Zum Glück ruft auf meinem Mobiltelefon in diesem Moment keiner meiner besorgten Verwandten an. Wegen der Geräuschkulisse im Hintergrund mit lauten Explosionen und Dauerfeuer aus schweren Geschützen könnten sie befürchten, ich hätte mich nicht auf den Pilgerweg nach Santiago begeben, sondern für die gefährlichere Variante nach Jerusalem entschieden und würde mich jetzt in Syrien mitten im Bürgerkrieg befinden.

Eine Stunde nach Mitternacht endet der Film und wir werden in die Nacht entlassen. Ein letzter Stopp, Buswechsel, ich werde zum Umsteigen aufgefordert. Sicherheitshalber nehme ich den Rucksack diesmal in den Bus mit und stelle ihn zwischen meine Füße. Bald haben wir die spanische Grenze erreicht und fahren über das Grenzgebirge.

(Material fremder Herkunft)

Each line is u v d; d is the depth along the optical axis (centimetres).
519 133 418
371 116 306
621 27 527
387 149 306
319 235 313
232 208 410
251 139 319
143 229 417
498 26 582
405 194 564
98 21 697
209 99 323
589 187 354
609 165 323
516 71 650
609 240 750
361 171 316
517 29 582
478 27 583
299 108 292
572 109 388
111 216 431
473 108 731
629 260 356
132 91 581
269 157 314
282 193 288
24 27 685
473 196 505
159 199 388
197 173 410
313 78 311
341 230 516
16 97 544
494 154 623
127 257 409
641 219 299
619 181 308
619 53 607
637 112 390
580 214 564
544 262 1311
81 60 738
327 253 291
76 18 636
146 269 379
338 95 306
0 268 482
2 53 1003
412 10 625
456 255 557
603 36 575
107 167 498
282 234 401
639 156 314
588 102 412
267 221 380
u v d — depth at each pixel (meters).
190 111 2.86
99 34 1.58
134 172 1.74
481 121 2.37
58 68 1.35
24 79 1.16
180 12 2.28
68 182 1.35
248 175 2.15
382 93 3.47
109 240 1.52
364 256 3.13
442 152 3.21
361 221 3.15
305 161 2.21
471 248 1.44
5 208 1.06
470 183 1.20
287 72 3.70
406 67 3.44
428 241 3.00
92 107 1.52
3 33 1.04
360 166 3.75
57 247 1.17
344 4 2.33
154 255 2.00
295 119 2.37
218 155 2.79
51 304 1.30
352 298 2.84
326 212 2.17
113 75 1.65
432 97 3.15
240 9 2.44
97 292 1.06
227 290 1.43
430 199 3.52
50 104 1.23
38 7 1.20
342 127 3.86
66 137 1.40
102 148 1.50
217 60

Ich liebe diese Fahrt in den Pyrenäen, wenn der Bus auf dem kurvenreichen Highway durch die Nacht rauscht, wenn eine endlose Lichterkette aus Straßenlaternen wie eine riesige Python vorbeizieht, während Lichtermeere spanischer Siedlungen in der Ferne funkeln wie ein Meer von Sternen.